Exercise aim
Print the data below again in full, exactly as it stands, with no images.

━━━━━ Data for the task

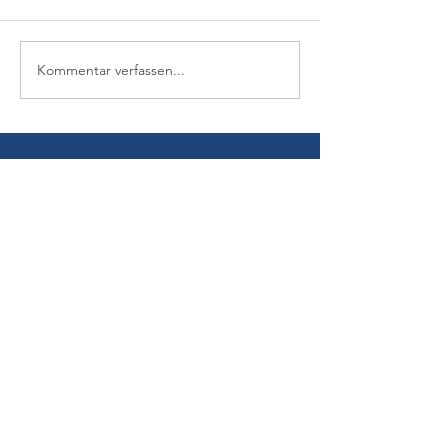
Kommentar verfassen...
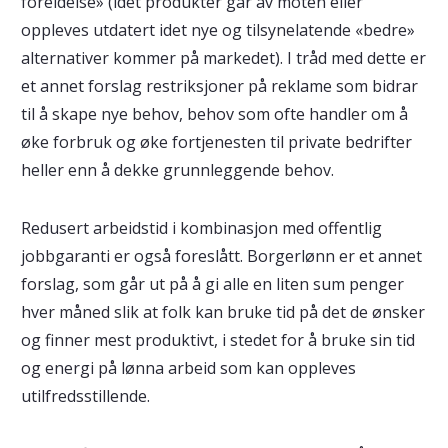
foreldelse» (idet produkter går av moten eller
oppleves utdatert idet nye og tilsynelatende «bedre»
alternativer kommer på markedet). I tråd med dette er
et annet forslag restriksjoner på reklame som bidrar
til å skape nye behov, behov som ofte handler om å
øke forbruk og øke fortjenesten til private bedrifter
heller enn å dekke grunnleggende behov.
Redusert arbeidstid i kombinasjon med offentlig
jobbgaranti er også foreslått. Borgerlønn er et annet
forslag, som går ut på å gi alle en liten sum penger
hver måned slik at folk kan bruke tid på det de ønsker
og finner mest produktivt, i stedet for å bruke sin tid
og energi på lønna arbeid som kan oppleves
utilfredsstillende.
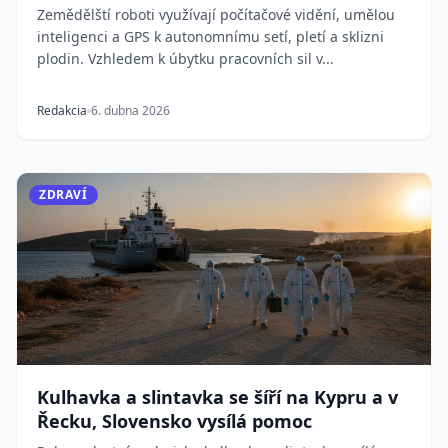
Zemědělští roboti využívají počítačové vidění, umělou
inteligenci a GPS k autonomnímu setí, pletí a sklizni
plodin. Vzhledem k úbytku pracovních sil v...
Redakcia
6. dubna 2026
ZDRAVÍ
Kulhavka a slintavka se šíří na Kypru a v
Řecku, Slovensko vysílá pomoc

━━━━━━━━━━

Response below
Kommentar verfassen...
foreldelse» (idet produkter går av moten eller
oppleves utdatert idet nye og tilsynelatende «bedre»
alternativer kommer på markedet). I tråd med dette er
et annet forslag restriksjoner på reklame som bidrar
til å skape nye behov, behov som ofte handler om å
øke forbruk og øke fortjenesten til private bedrifter
heller enn å dekke grunnleggende behov.
Redusert arbeidstid i kombinasjon med offentlig
jobbgaranti er også foreslått. Borgerlønn er et annet
forslag, som går ut på å gi alle en liten sum penger
hver måned slik at folk kan bruke tid på det de ønsker
og finner mest produktivt, i stedet for å bruke sin tid
og energi på lønna arbeid som kan oppleves
utilfredsstillende.
Zemědělští roboti využívají počítačové vidění, umělou
inteligenci a GPS k autonomnímu setí, pletí a sklizni
plodin. Vzhledem k úbytku pracovních sil v...
Redakcia
6. dubna 2026
ZDRAVÍ
Kulhavka a slintavka se šíří na Kypru a v
Řecku, Slovensko vysílá pomoc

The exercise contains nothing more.